[DATASET EXCERPTS — start]

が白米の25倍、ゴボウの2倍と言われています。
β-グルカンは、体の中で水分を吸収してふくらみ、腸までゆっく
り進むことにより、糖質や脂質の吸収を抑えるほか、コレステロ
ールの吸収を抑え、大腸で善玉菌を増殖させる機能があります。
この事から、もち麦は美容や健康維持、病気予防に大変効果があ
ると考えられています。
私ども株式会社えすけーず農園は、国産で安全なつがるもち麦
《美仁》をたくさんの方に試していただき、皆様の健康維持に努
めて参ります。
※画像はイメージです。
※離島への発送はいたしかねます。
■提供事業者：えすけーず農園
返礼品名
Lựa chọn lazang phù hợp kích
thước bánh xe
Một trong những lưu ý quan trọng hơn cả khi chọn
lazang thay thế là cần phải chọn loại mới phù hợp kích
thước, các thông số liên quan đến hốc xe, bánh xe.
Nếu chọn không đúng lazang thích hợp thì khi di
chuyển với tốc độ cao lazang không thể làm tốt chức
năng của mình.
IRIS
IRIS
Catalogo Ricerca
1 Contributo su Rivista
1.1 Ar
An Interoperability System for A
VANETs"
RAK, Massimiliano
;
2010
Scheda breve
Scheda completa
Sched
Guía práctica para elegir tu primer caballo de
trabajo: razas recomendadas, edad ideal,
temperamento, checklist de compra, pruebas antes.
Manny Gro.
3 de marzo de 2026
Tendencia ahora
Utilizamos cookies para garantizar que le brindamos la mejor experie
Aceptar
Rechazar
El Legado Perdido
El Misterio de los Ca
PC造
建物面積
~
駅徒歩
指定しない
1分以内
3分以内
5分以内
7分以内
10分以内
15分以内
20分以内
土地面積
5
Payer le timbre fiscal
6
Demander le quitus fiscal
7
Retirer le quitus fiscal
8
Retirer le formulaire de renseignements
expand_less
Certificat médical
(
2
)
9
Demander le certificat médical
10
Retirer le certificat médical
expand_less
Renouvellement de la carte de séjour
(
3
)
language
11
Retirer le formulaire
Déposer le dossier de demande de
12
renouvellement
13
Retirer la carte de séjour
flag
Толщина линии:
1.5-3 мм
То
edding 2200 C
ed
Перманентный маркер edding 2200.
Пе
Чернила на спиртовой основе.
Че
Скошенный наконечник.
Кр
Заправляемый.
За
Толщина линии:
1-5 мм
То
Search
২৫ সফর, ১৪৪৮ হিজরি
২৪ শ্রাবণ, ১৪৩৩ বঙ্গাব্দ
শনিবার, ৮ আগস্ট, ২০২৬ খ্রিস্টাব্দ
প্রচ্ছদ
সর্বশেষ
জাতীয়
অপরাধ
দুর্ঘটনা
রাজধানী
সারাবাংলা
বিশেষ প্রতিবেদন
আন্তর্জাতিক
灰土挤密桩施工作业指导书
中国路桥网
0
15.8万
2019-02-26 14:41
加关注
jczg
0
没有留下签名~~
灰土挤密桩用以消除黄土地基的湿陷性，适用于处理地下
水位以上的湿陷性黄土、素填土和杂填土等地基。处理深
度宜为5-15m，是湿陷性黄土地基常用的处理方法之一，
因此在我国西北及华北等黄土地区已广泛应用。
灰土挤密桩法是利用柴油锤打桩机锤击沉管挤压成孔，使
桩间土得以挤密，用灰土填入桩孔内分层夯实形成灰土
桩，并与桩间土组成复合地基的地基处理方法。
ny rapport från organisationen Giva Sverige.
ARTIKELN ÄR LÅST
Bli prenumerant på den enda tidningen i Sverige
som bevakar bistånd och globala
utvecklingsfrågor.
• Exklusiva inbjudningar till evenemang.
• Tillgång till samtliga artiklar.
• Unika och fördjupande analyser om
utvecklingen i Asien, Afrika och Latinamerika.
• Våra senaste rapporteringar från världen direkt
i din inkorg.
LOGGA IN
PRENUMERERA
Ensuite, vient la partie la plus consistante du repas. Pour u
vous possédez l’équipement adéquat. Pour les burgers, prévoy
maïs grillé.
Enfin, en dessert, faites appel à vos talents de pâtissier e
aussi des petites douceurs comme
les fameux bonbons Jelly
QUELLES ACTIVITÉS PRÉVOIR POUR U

[DATASET EXCERPTS — finish]

▶ [TASK INSTRUCTIONS]
Rewrite all of the lines above with each "Retirer" changed to "Récupérer", leaving everything else untouched.

▶ [ANSWER FOR THIS EXERCISE]
が白米の25倍、ゴボウの2倍と言われています。
β-グルカンは、体の中で水分を吸収してふくらみ、腸までゆっく
り進むことにより、糖質や脂質の吸収を抑えるほか、コレステロ
ールの吸収を抑え、大腸で善玉菌を増殖させる機能があります。
この事から、もち麦は美容や健康維持、病気予防に大変効果があ
ると考えられています。
私ども株式会社えすけーず農園は、国産で安全なつがるもち麦
《美仁》をたくさんの方に試していただき、皆様の健康維持に努
めて参ります。
※画像はイメージです。
※離島への発送はいたしかねます。
■提供事業者：えすけーず農園
返礼品名
Lựa chọn lazang phù hợp kích
thước bánh xe
Một trong những lưu ý quan trọng hơn cả khi chọn
lazang thay thế là cần phải chọn loại mới phù hợp kích
thước, các thông số liên quan đến hốc xe, bánh xe.
Nếu chọn không đúng lazang thích hợp thì khi di
chuyển với tốc độ cao lazang không thể làm tốt chức
năng của mình.
IRIS
IRIS
Catalogo Ricerca
1 Contributo su Rivista
1.1 Ar
An Interoperability System for A
VANETs"
RAK, Massimiliano
;
2010
Scheda breve
Scheda completa
Sched
Guía práctica para elegir tu primer caballo de
trabajo: razas recomendadas, edad ideal,
temperamento, checklist de compra, pruebas antes.
Manny Gro.
3 de marzo de 2026
Tendencia ahora
Utilizamos cookies para garantizar que le brindamos la mejor experie
Aceptar
Rechazar
El Legado Perdido
El Misterio de los Ca
PC造
建物面積
~
駅徒歩
指定しない
1分以内
3分以内
5分以内
7分以内
10分以内
15分以内
20分以内
土地面積
5
Payer le timbre fiscal
6
Demander le quitus fiscal
7
Récupérer le quitus fiscal
8
Récupérer le formulaire de renseignements
expand_less
Certificat médical
(
2
)
9
Demander le certificat médical
10
Récupérer le certificat médical
expand_less
Renouvellement de la carte de séjour
(
3
)
language
11
Récupérer le formulaire
Déposer le dossier de demande de
12
renouvellement
13
Récupérer la carte de séjour
flag
Толщина линии:
1.5-3 мм
То
edding 2200 C
ed
Перманентный маркер edding 2200.
Пе
Чернила на спиртовой основе.
Че
Скошенный наконечник.
Кр
Заправляемый.
За
Толщина линии:
1-5 мм
То
Search
২৫ সফর, ১৪৪৮ হিজরি
২৪ শ্রাবণ, ১৪৩৩ বঙ্গাব্দ
শনিবার, ৮ আগস্ট, ২০২৬ খ্রিস্টাব্দ
প্রচ্ছদ
সর্বশেষ
জাতীয়
অপরাধ
দুর্ঘটনা
রাজধানী
সারাবাংলা
বিশেষ প্রতিবেদন
আন্তর্জাতিক
灰土挤密桩施工作业指导书
中国路桥网
0
15.8万
2019-02-26 14:41
加关注
jczg
0
没有留下签名~~
灰土挤密桩用以消除黄土地基的湿陷性，适用于处理地下
水位以上的湿陷性黄土、素填土和杂填土等地基。处理深
度宜为5-15m，是湿陷性黄土地基常用的处理方法之一，
因此在我国西北及华北等黄土地区已广泛应用。
灰土挤密桩法是利用柴油锤打桩机锤击沉管挤压成孔，使
桩间土得以挤密，用灰土填入桩孔内分层夯实形成灰土
桩，并与桩间土组成复合地基的地基处理方法。
ny rapport från organisationen Giva Sverige.
ARTIKELN ÄR LÅST
Bli prenumerant på den enda tidningen i Sverige
som bevakar bistånd och globala
utvecklingsfrågor.
• Exklusiva inbjudningar till evenemang.
• Tillgång till samtliga artiklar.
• Unika och fördjupande analyser om
utvecklingen i Asien, Afrika och Latinamerika.
• Våra senaste rapporteringar från världen direkt
i din inkorg.
LOGGA IN
PRENUMERERA
Ensuite, vient la partie la plus consistante du repas. Pour u
vous possédez l’équipement adéquat. Pour les burgers, prévoy
maïs grillé.
Enfin, en dessert, faites appel à vos talents de pâtissier e
aussi des petites douceurs comme
les fameux bonbons Jelly
QUELLES ACTIVITÉS PRÉVOIR POUR U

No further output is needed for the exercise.